## What is expected
Leave the pictures out and give every entry again exactly.

## Material for the task
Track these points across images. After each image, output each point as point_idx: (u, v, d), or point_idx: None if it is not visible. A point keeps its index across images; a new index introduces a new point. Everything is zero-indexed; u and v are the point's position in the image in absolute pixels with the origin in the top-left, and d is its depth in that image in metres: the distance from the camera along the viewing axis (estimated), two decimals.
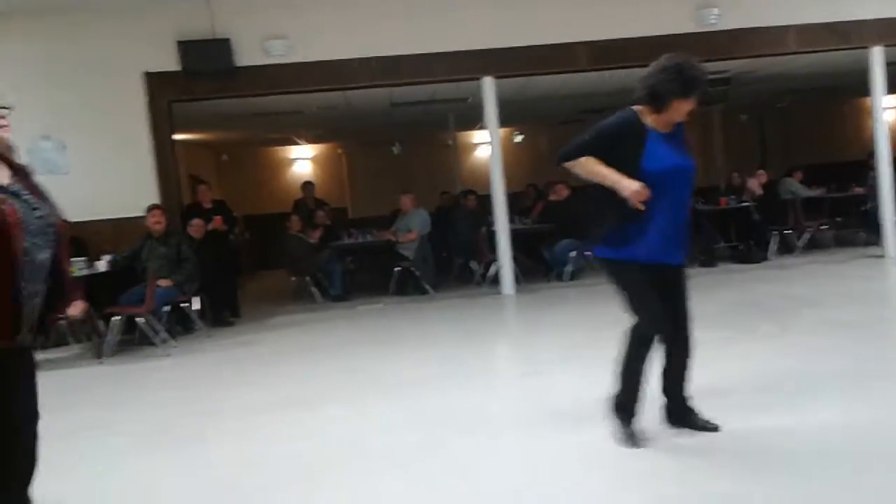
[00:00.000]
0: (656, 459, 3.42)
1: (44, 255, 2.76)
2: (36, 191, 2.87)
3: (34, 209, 2.77)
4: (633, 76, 11.19)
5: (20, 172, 2.88)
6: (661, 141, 3.45)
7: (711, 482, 3.13)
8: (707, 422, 3.72)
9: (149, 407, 5.23)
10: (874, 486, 2.98)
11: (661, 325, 3.51)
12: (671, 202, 3.40)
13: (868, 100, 10.23)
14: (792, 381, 4.41)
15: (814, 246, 10.72)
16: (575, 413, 4.19)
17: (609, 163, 3.40)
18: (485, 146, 13.91)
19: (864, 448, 3.35)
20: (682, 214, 3.50)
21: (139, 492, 3.59)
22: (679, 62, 3.41)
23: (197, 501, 3.41)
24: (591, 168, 3.44)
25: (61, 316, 3.21)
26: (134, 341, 7.41)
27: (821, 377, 4.44)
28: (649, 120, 3.48)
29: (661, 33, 9.15)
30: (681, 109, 3.42)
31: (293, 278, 10.64)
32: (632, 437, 3.59)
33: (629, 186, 3.29)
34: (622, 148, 3.41)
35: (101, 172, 8.67)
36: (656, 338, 3.52)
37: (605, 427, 3.90)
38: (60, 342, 7.86)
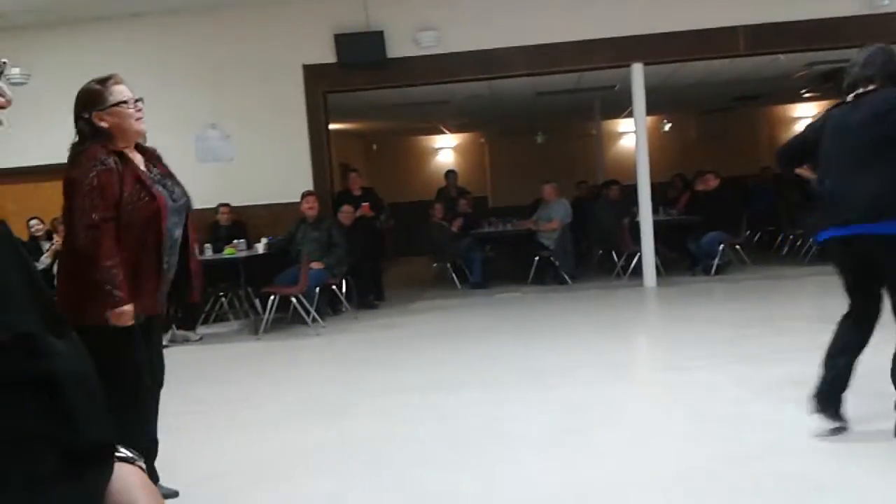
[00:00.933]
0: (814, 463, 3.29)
1: (178, 233, 3.18)
2: (169, 174, 3.25)
3: (171, 192, 3.17)
4: (794, 61, 10.62)
5: (153, 158, 3.24)
6: None
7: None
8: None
9: (300, 382, 5.57)
10: None
11: None
12: None
13: None
14: None
15: None
16: (715, 413, 4.10)
17: None
18: (630, 135, 13.64)
19: None
20: None
21: (289, 460, 3.83)
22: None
23: (341, 473, 3.60)
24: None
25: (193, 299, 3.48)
26: (287, 320, 7.85)
27: None
28: None
29: (829, 16, 8.63)
30: None
31: (434, 265, 10.89)
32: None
33: None
34: None
35: (261, 160, 9.22)
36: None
37: (743, 424, 3.80)
38: (222, 318, 8.47)
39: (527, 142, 16.11)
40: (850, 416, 3.57)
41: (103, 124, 3.01)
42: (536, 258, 9.88)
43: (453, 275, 10.23)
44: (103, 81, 3.05)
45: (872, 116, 3.34)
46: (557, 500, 3.10)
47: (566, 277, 9.73)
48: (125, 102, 3.04)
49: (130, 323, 2.98)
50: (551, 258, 9.80)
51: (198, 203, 9.62)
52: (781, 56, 9.59)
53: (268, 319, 7.53)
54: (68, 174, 2.99)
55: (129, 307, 2.96)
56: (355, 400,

## Exercise solution
Track these points across images. After each image, output each point as point_idx: (u, v, d), or point_idx: None if it is not visible. A point keeps its index across images; a new index introduces a new point. Everything is zero-indexed; u and v are the point's position in the image in absolute pixels with the origin in the top-left, and d is its depth in that image in metres: the distance from the camera along the viewing axis (estimated), two decimals.
[00:00.000]
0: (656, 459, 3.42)
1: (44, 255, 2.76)
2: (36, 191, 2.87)
3: (34, 209, 2.77)
4: (633, 76, 11.19)
5: (20, 172, 2.88)
6: (661, 141, 3.45)
7: (711, 482, 3.13)
8: (707, 422, 3.72)
9: (149, 407, 5.23)
10: (874, 486, 2.98)
11: (661, 325, 3.51)
12: (671, 202, 3.40)
13: (868, 100, 10.23)
14: (792, 381, 4.41)
15: (814, 246, 10.72)
16: (575, 413, 4.19)
17: (609, 163, 3.40)
18: (485, 146, 13.91)
19: (864, 448, 3.35)
20: (682, 214, 3.50)
21: (139, 492, 3.59)
22: (679, 62, 3.41)
23: (197, 501, 3.41)
24: (591, 168, 3.44)
25: (61, 316, 3.21)
26: (134, 341, 7.41)
27: (821, 377, 4.44)
28: (649, 120, 3.48)
29: (661, 33, 9.15)
30: (681, 109, 3.42)
31: (293, 278, 10.64)
32: (632, 437, 3.59)
33: (629, 186, 3.29)
34: (622, 148, 3.41)
35: (101, 172, 8.67)
36: (656, 338, 3.52)
37: (605, 427, 3.90)
38: (60, 342, 7.86)
[00:00.933]
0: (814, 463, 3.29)
1: (178, 233, 3.18)
2: (169, 174, 3.25)
3: (171, 192, 3.17)
4: (794, 61, 10.62)
5: (153, 158, 3.24)
6: None
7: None
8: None
9: (300, 382, 5.57)
10: None
11: None
12: None
13: None
14: None
15: None
16: (715, 413, 4.10)
17: None
18: (630, 135, 13.64)
19: None
20: None
21: (289, 460, 3.83)
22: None
23: (341, 473, 3.60)
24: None
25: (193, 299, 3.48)
26: (287, 320, 7.85)
27: None
28: None
29: (829, 16, 8.63)
30: None
31: (434, 265, 10.89)
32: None
33: None
34: None
35: (261, 160, 9.22)
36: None
37: (743, 424, 3.80)
38: (222, 318, 8.47)
39: (527, 142, 16.11)
40: (850, 416, 3.57)
41: (103, 124, 3.01)
42: (536, 258, 9.88)
43: (453, 275, 10.23)
44: (103, 81, 3.05)
45: (872, 116, 3.34)
46: (557, 500, 3.10)
47: (566, 277, 9.73)
48: (125, 102, 3.04)
49: (130, 323, 2.98)
50: (551, 258, 9.80)
51: (198, 203, 9.62)
52: (781, 56, 9.59)
53: (268, 319, 7.53)
54: (68, 174, 2.99)
55: (129, 307, 2.96)
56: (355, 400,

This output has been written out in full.